[Opening Supplied data section]
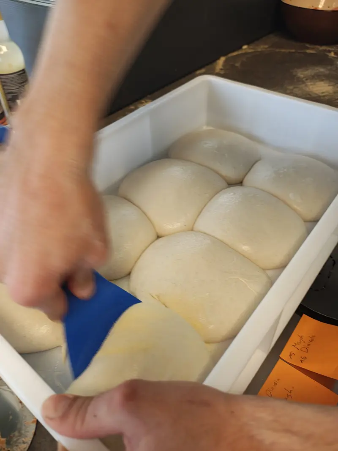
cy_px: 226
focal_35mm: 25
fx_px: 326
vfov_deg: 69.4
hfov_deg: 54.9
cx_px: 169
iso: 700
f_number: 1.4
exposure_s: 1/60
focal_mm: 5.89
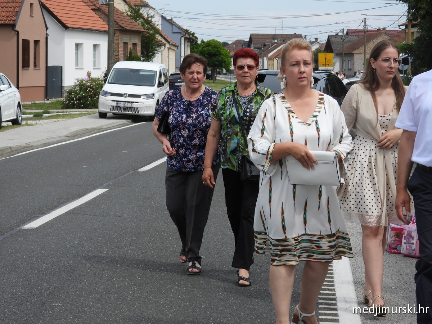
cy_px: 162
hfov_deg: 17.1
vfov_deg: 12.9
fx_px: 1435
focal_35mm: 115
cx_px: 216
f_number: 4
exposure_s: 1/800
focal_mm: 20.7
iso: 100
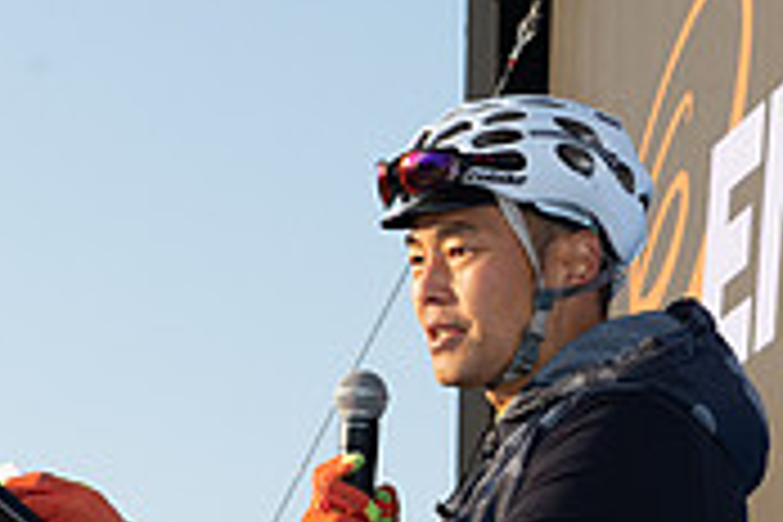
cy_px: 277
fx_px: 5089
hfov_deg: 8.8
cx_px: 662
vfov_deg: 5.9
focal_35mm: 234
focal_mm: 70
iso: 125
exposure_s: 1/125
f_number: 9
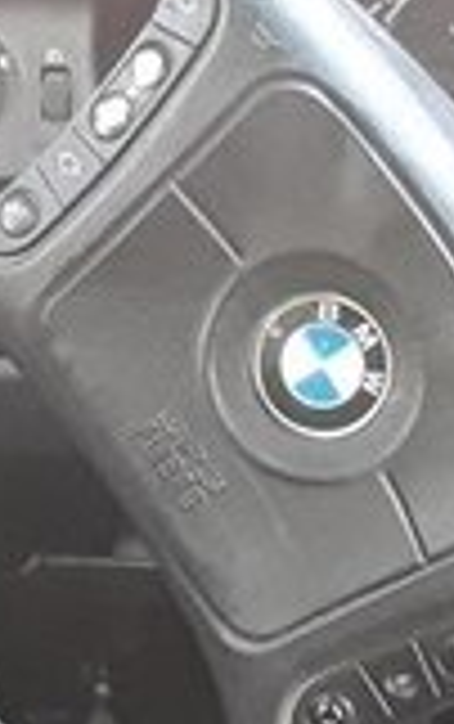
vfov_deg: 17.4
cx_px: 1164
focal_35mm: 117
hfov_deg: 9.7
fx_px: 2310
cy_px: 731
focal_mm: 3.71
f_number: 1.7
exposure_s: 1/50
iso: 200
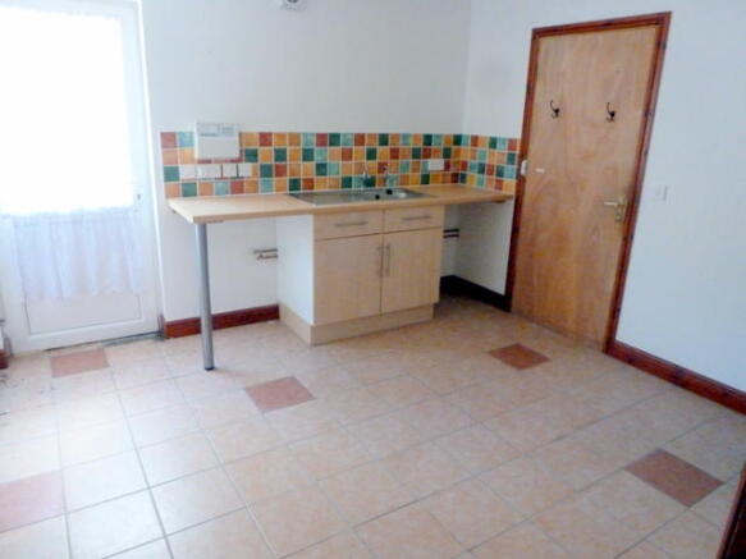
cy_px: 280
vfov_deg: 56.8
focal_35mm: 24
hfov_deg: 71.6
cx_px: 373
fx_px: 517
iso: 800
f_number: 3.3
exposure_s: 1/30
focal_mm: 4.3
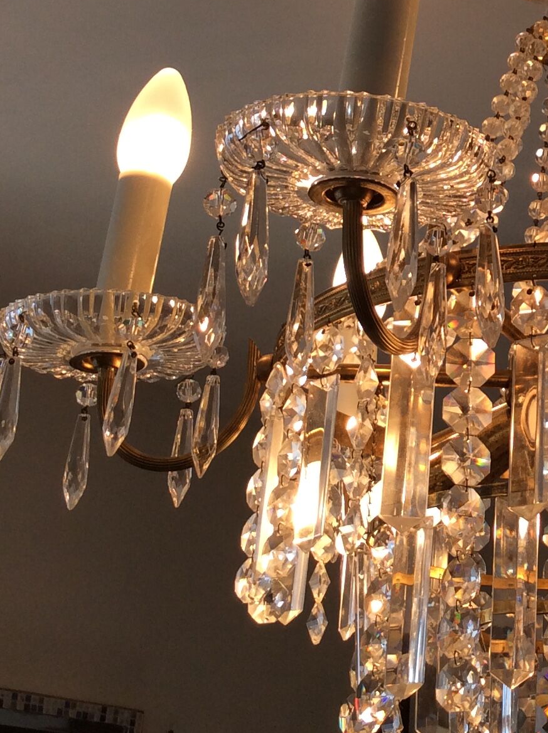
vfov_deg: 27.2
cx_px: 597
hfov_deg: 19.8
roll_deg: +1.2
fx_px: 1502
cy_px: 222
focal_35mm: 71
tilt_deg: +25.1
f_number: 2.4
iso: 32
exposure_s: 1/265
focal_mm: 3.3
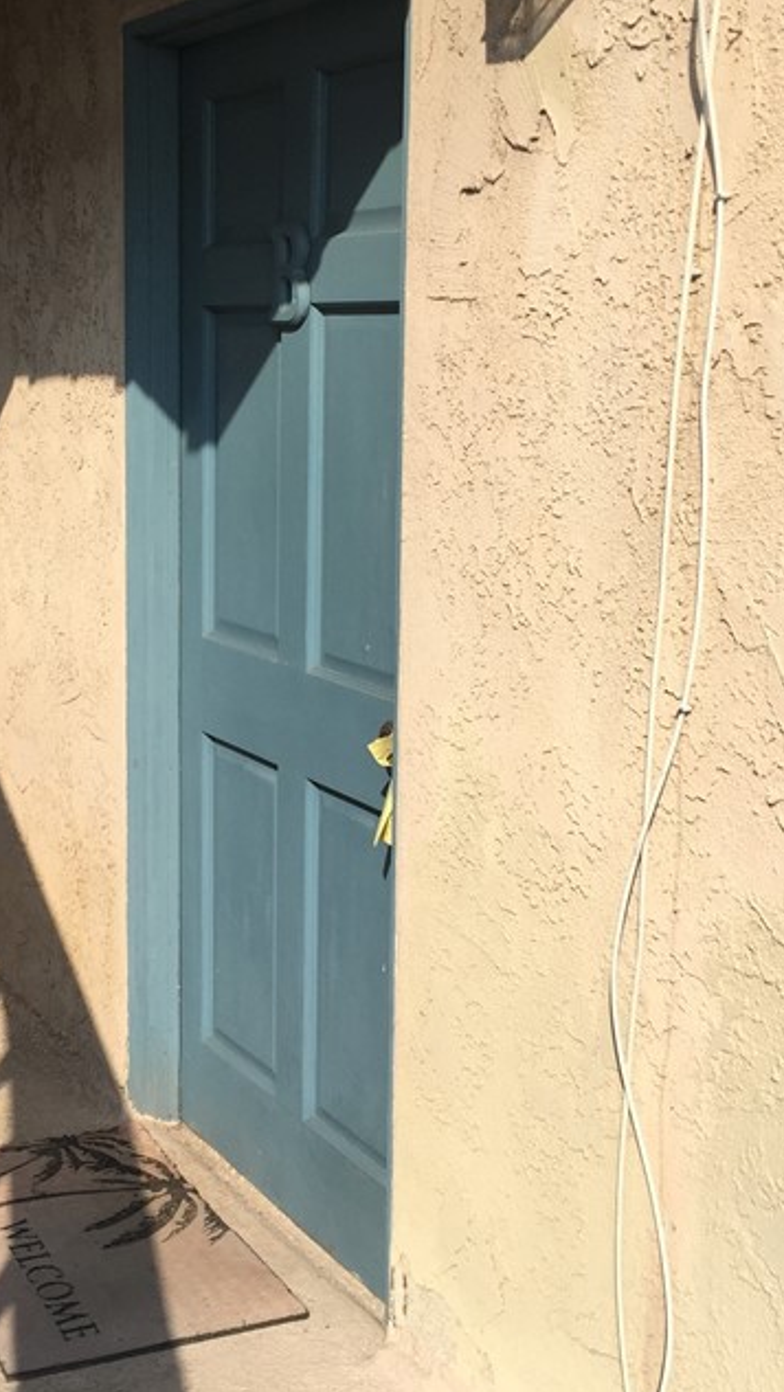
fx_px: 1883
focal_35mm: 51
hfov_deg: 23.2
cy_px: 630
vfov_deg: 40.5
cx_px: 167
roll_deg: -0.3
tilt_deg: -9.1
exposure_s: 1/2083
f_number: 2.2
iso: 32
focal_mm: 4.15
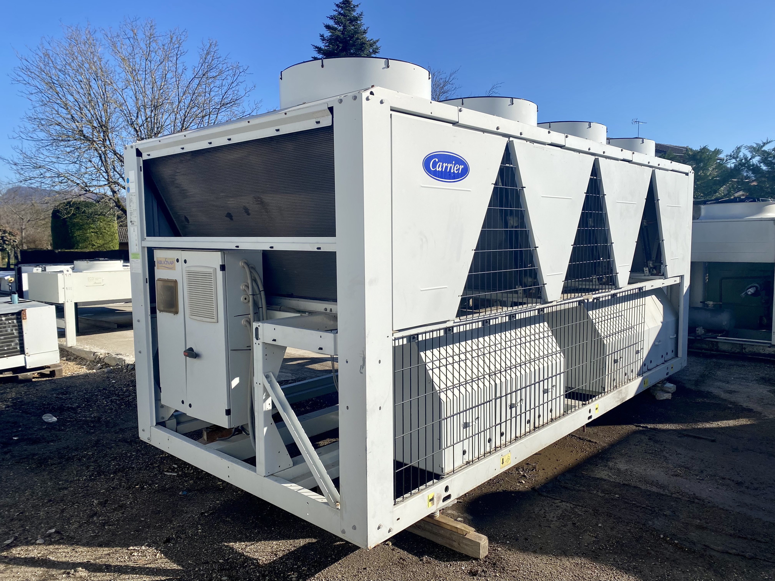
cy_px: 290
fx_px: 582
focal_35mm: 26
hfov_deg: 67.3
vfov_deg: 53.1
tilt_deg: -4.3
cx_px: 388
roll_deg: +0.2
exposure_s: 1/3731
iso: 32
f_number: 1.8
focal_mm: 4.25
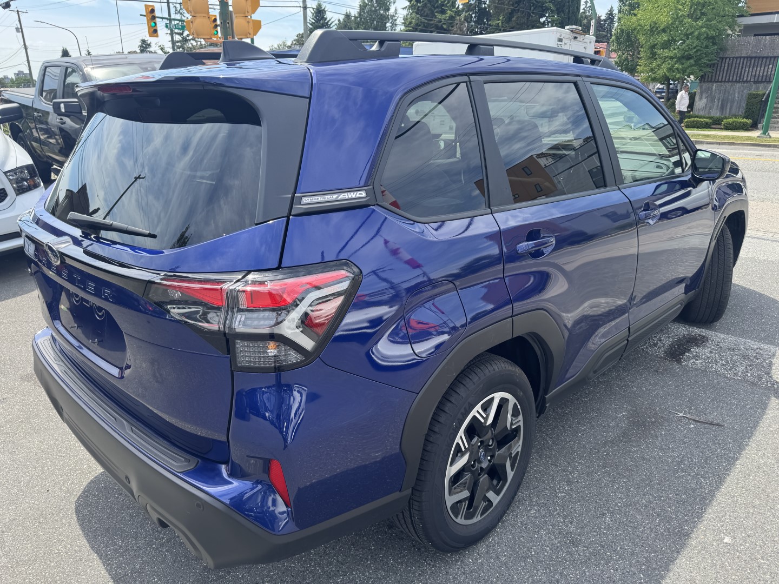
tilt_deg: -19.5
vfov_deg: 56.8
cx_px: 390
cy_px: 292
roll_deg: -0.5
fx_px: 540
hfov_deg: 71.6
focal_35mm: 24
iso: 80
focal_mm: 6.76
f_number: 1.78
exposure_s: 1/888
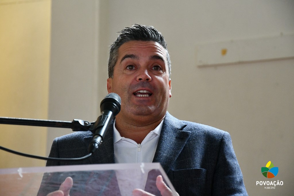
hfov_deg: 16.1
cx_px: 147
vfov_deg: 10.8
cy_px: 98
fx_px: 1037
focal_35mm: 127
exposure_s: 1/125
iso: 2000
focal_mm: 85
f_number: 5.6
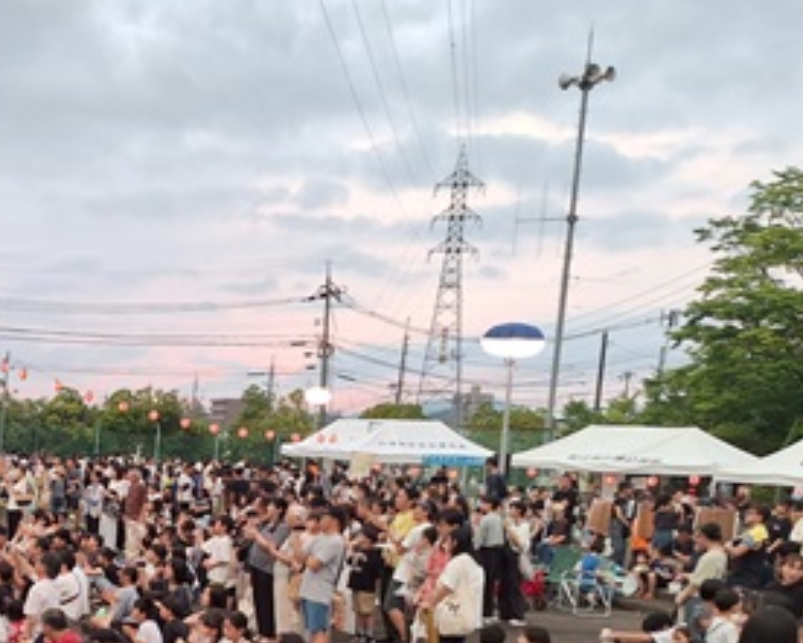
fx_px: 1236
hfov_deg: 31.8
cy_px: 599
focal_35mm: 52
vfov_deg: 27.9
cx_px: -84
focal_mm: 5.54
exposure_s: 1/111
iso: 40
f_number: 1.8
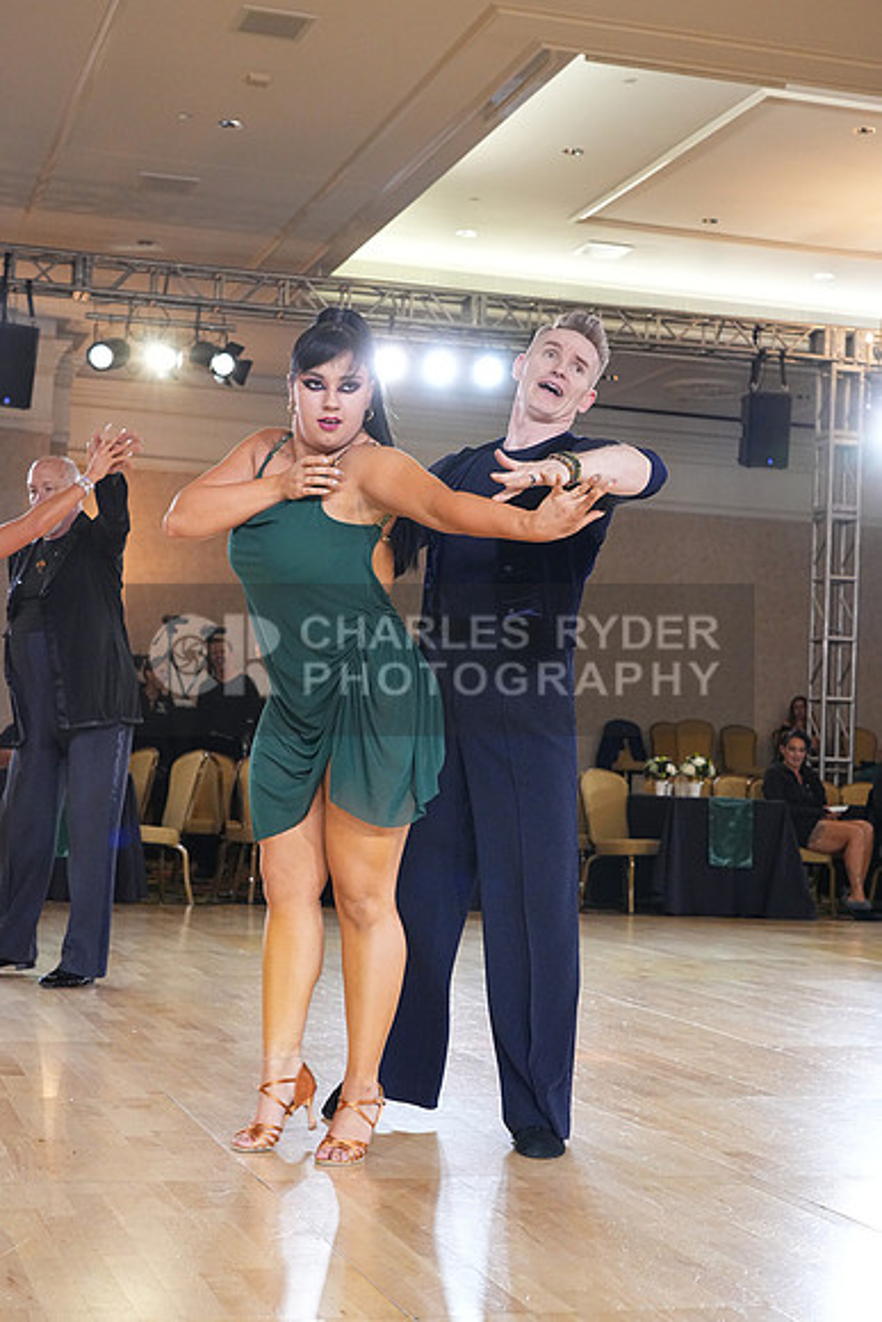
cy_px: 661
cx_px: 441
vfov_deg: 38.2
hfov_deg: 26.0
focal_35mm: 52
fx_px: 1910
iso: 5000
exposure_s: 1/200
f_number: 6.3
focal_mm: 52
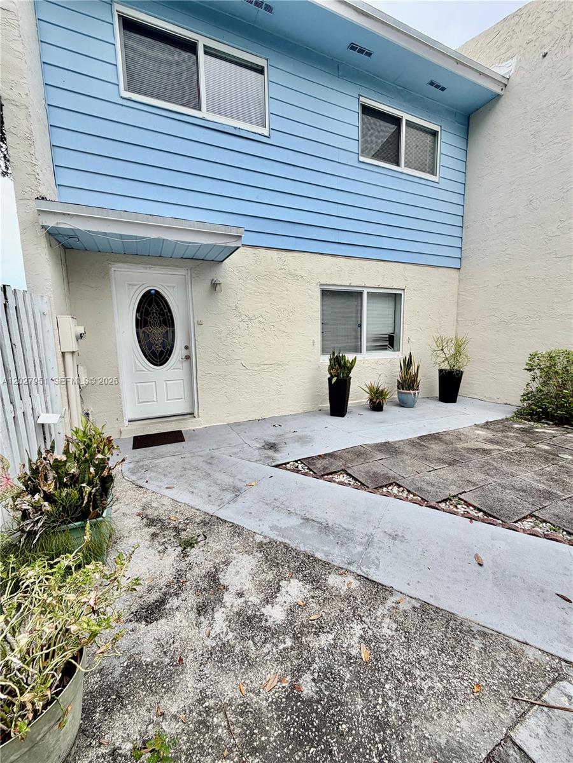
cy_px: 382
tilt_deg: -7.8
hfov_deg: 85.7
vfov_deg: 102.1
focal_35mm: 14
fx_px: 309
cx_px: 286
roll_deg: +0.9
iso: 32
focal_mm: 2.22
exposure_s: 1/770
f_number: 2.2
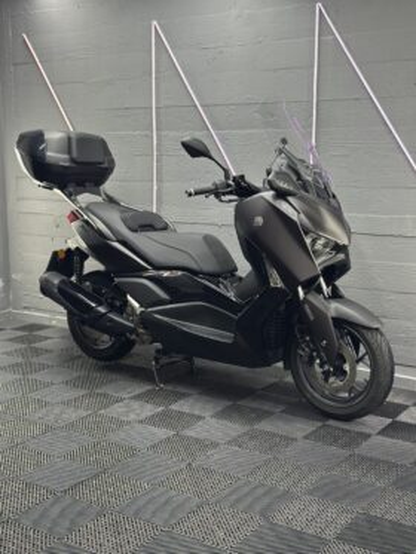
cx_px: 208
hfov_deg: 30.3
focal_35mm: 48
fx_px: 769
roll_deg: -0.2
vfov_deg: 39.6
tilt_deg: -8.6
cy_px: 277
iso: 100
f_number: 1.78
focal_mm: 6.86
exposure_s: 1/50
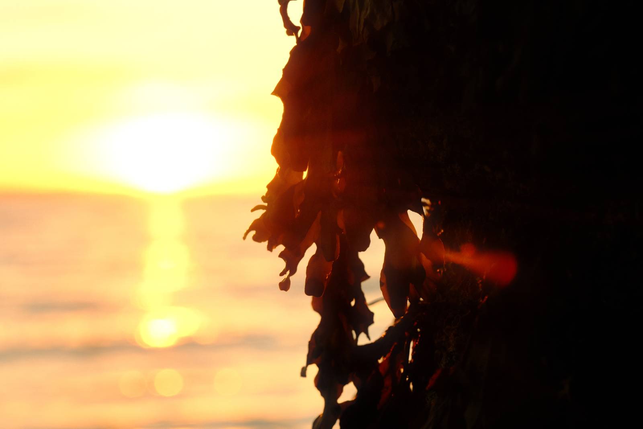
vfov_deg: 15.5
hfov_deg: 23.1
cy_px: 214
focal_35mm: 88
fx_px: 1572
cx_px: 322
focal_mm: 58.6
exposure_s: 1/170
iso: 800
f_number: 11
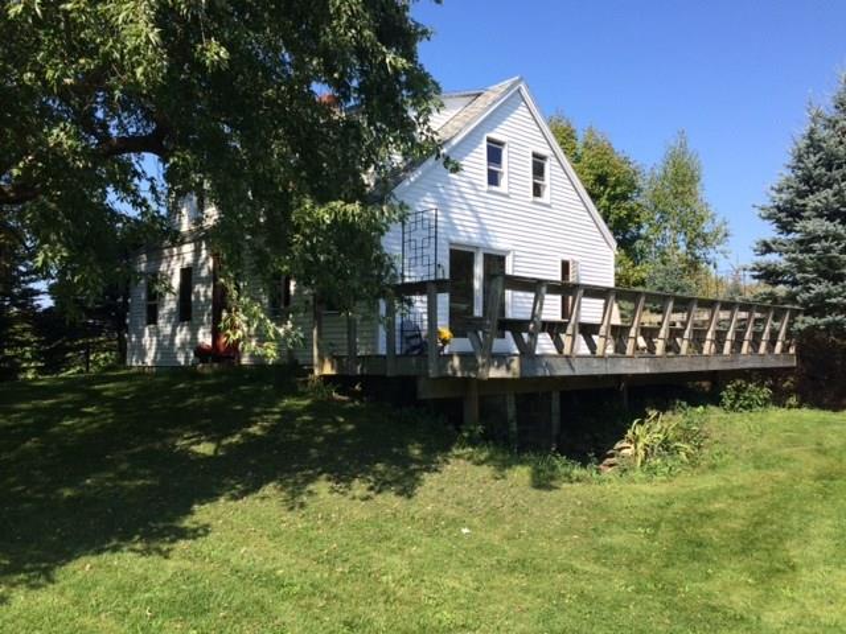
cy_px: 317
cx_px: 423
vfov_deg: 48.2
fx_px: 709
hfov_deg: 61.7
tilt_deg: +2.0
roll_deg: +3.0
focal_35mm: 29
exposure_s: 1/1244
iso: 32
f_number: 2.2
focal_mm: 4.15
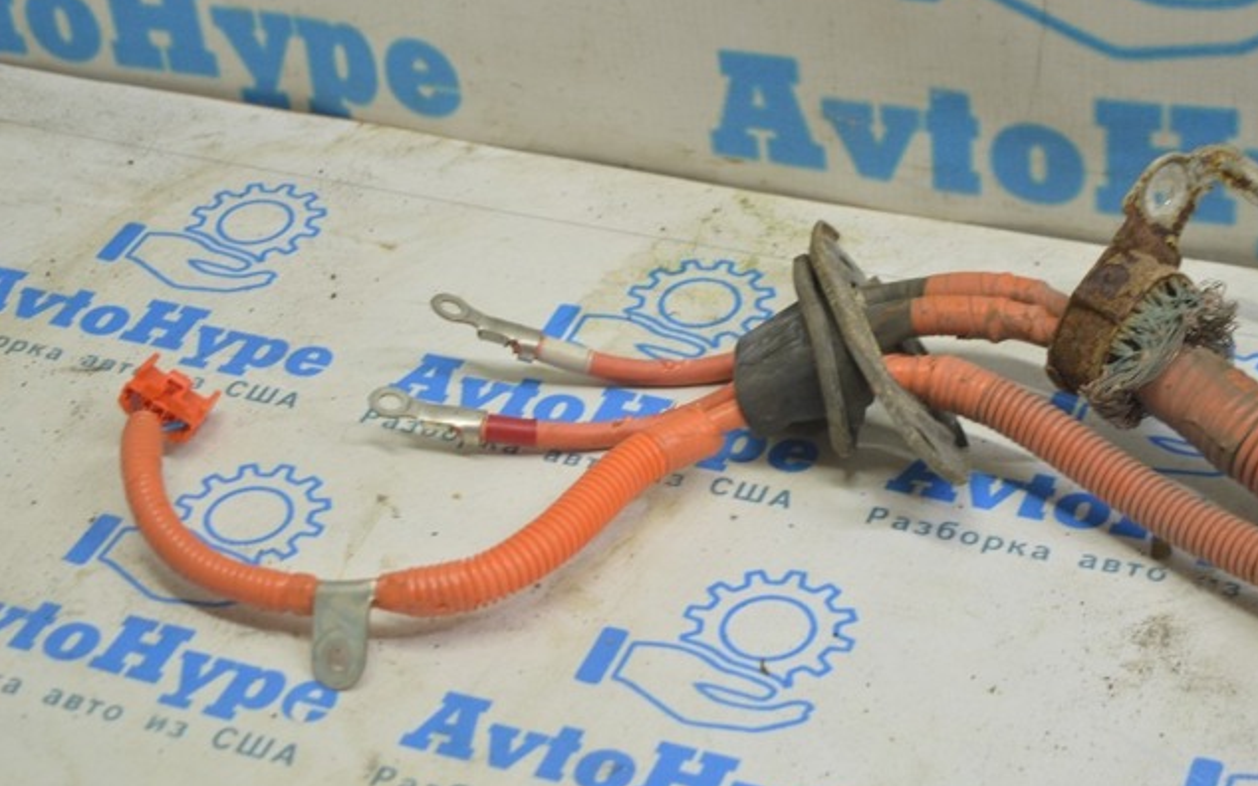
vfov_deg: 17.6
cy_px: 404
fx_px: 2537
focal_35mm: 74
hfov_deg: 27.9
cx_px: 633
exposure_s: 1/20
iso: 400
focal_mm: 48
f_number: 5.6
[Closing Supplied data section]
Exercise aim |
From the line containing "hfov_deg: 31.8" down to the last line of the data above, transcribe exactly those lines and no others; omit the pictures.

Solution for this exercise |
hfov_deg: 31.8
cy_px: 599
focal_35mm: 52
vfov_deg: 27.9
cx_px: -84
focal_mm: 5.54
exposure_s: 1/111
iso: 40
f_number: 1.8
cy_px: 661
cx_px: 441
vfov_deg: 38.2
hfov_deg: 26.0
focal_35mm: 52
fx_px: 1910
iso: 5000
exposure_s: 1/200
f_number: 6.3
focal_mm: 52
cy_px: 382
tilt_deg: -7.8
hfov_deg: 85.7
vfov_deg: 102.1
focal_35mm: 14
fx_px: 309
cx_px: 286
roll_deg: +0.9
iso: 32
focal_mm: 2.22
exposure_s: 1/770
f_number: 2.2
cx_px: 208
hfov_deg: 30.3
focal_35mm: 48
fx_px: 769
roll_deg: -0.2
vfov_deg: 39.6
tilt_deg: -8.6
cy_px: 277
iso: 100
f_number: 1.78
focal_mm: 6.86
exposure_s: 1/50
vfov_deg: 15.5
hfov_deg: 23.1
cy_px: 214
focal_35mm: 88
fx_px: 1572
cx_px: 322
focal_mm: 58.6
exposure_s: 1/170
iso: 800
f_number: 11
cy_px: 317
cx_px: 423
vfov_deg: 48.2
fx_px: 709
hfov_deg: 61.7
tilt_deg: +2.0
roll_deg: +3.0
focal_35mm: 29
exposure_s: 1/1244
iso: 32
f_number: 2.2
focal_mm: 4.15
vfov_deg: 17.6
cy_px: 404
fx_px: 2537
focal_35mm: 74
hfov_deg: 27.9
cx_px: 633
exposure_s: 1/20
iso: 400
focal_mm: 48
f_number: 5.6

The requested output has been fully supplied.